(Extracted data entries)
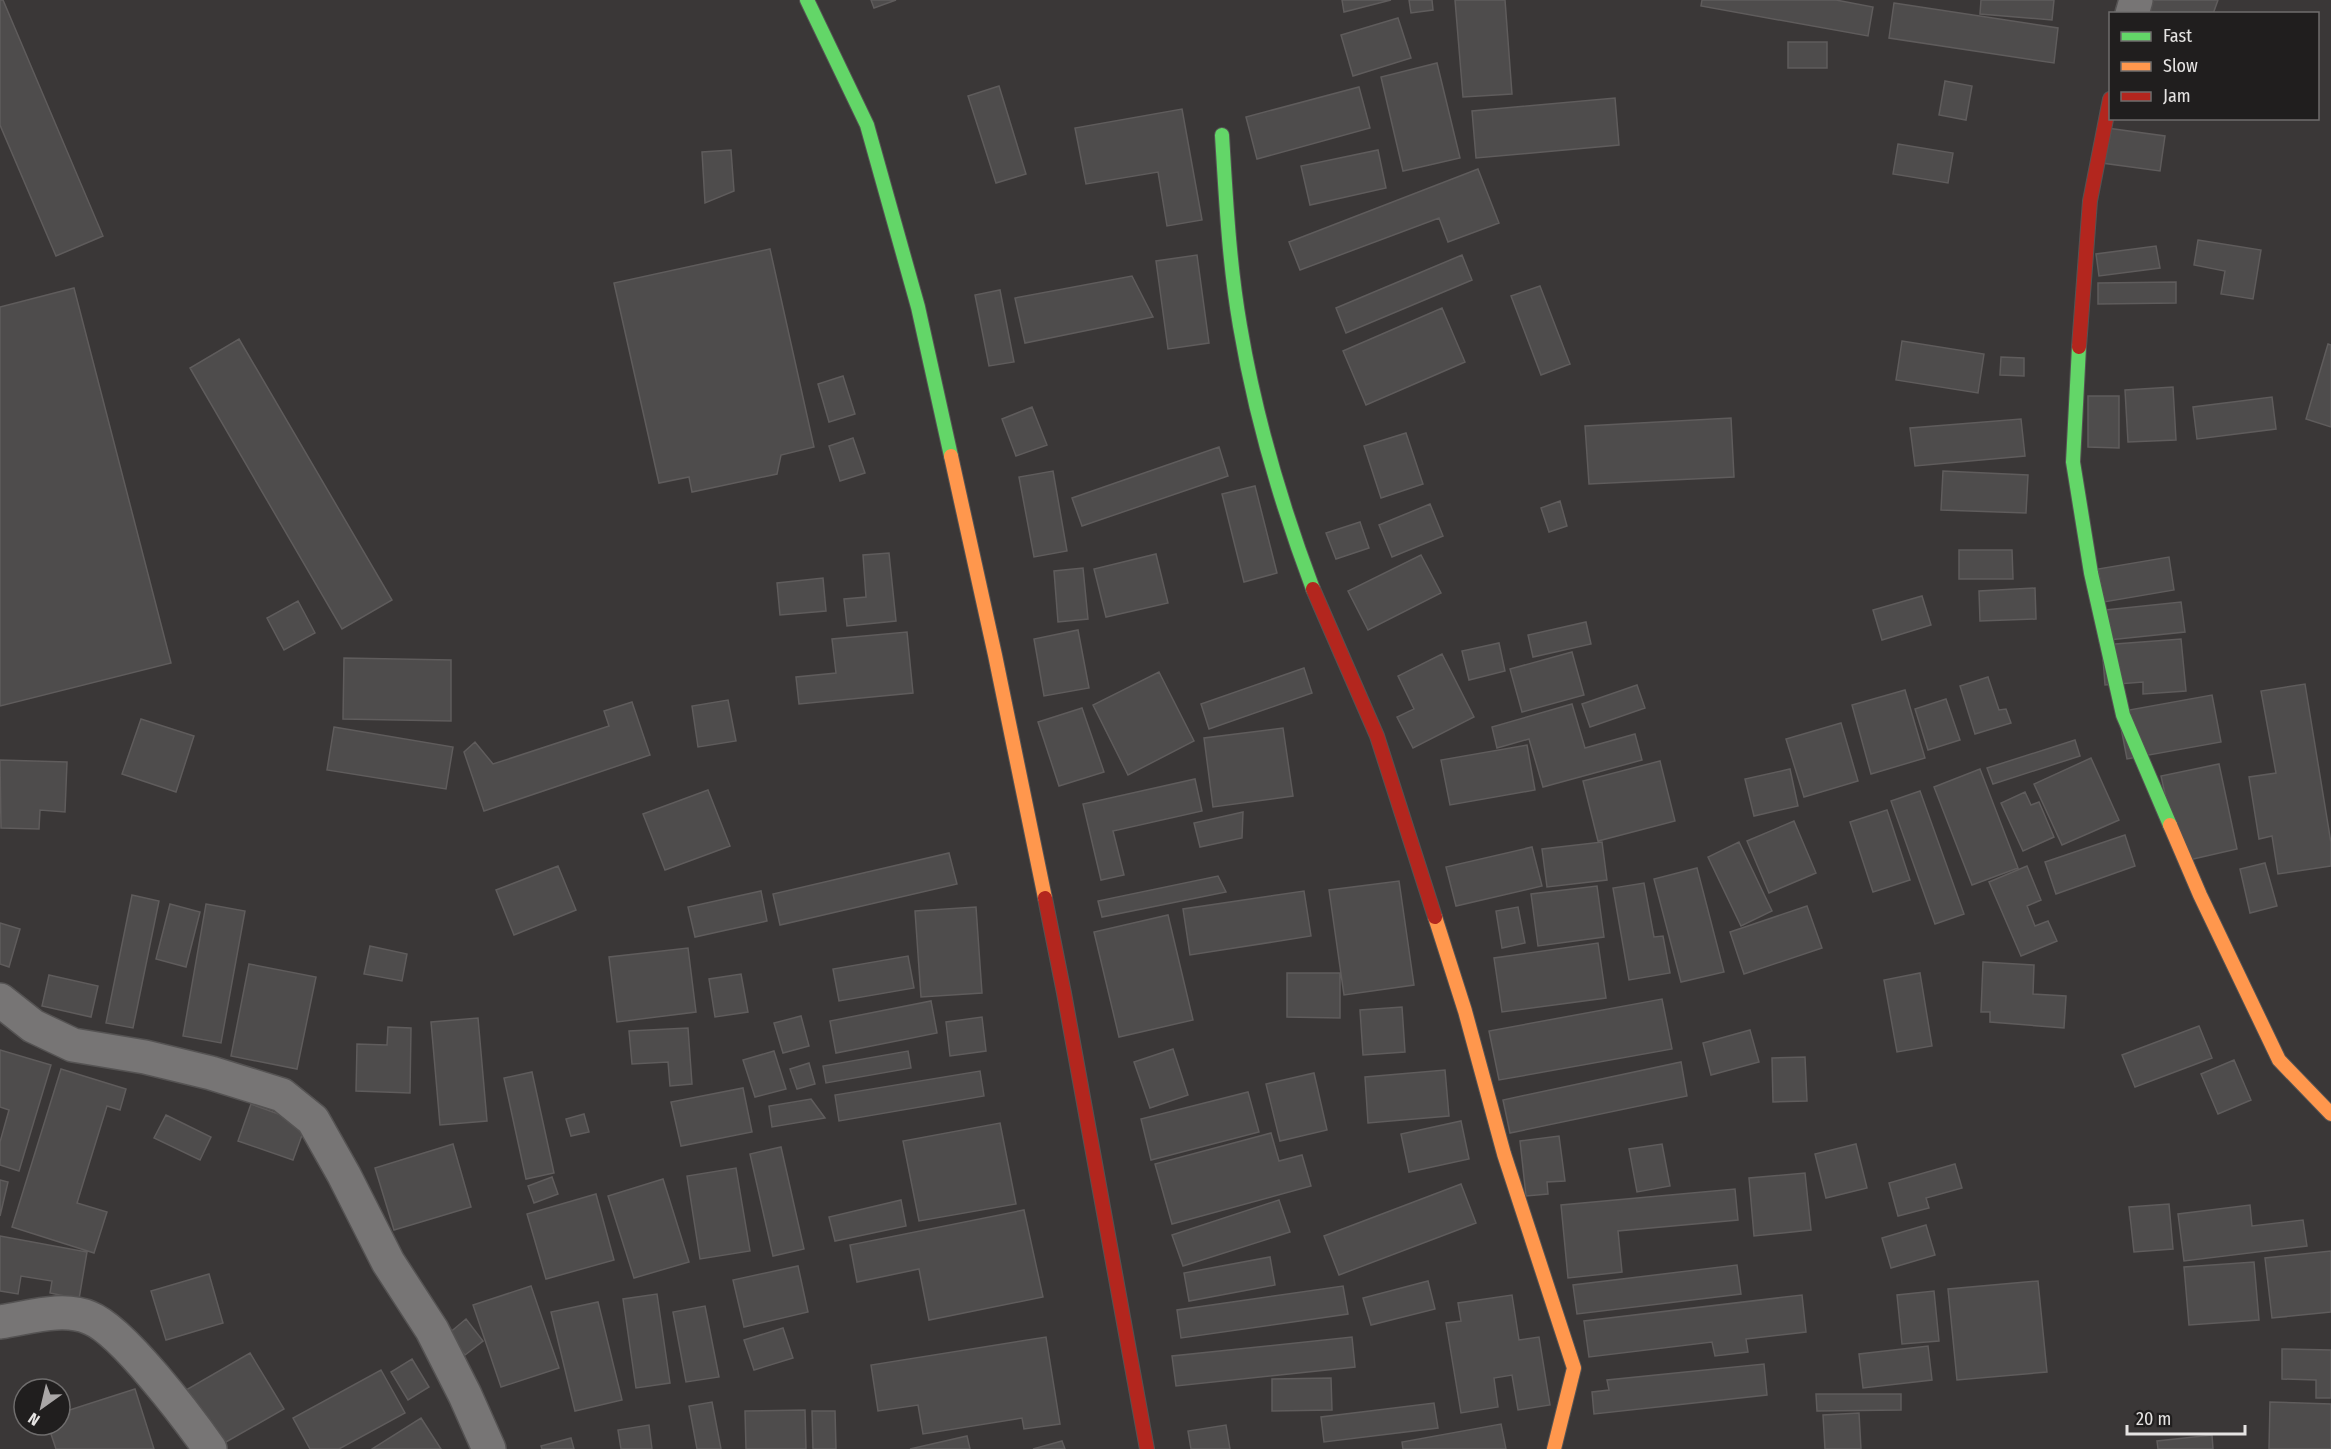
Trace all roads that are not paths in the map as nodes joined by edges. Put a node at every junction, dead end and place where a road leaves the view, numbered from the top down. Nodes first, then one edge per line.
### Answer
1 (807, 0) edge
2 (2109, 104) edge
3 (1222, 135) dead end
4 (0, 1000) edge
5 (2331, 1114) edge
6 (0, 1322) edge
7 (210, 1449) edge
8 (489, 1449) edge
9 (1148, 1449) edge
10 (1554, 1449) edge

1 - 9 street
2 - 5 street
3 - 10 street
4 - 8 street
6 - 7 street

* **WHAT YOU HAVE TO DO**
Transcribe every line in the entries above, taking out only the images.

* **EXERCISE ANSWER**
Trace all roads that are not paths in the map as nodes joined by edges. Put a node at every junction, dead end and place where a road leaves the view, numbered from the top down. Nodes first, then one edge per line.
### Answer
1 (807, 0) edge
2 (2109, 104) edge
3 (1222, 135) dead end
4 (0, 1000) edge
5 (2331, 1114) edge
6 (0, 1322) edge
7 (210, 1449) edge
8 (489, 1449) edge
9 (1148, 1449) edge
10 (1554, 1449) edge

1 - 9 street
2 - 5 street
3 - 10 street
4 - 8 street
6 - 7 street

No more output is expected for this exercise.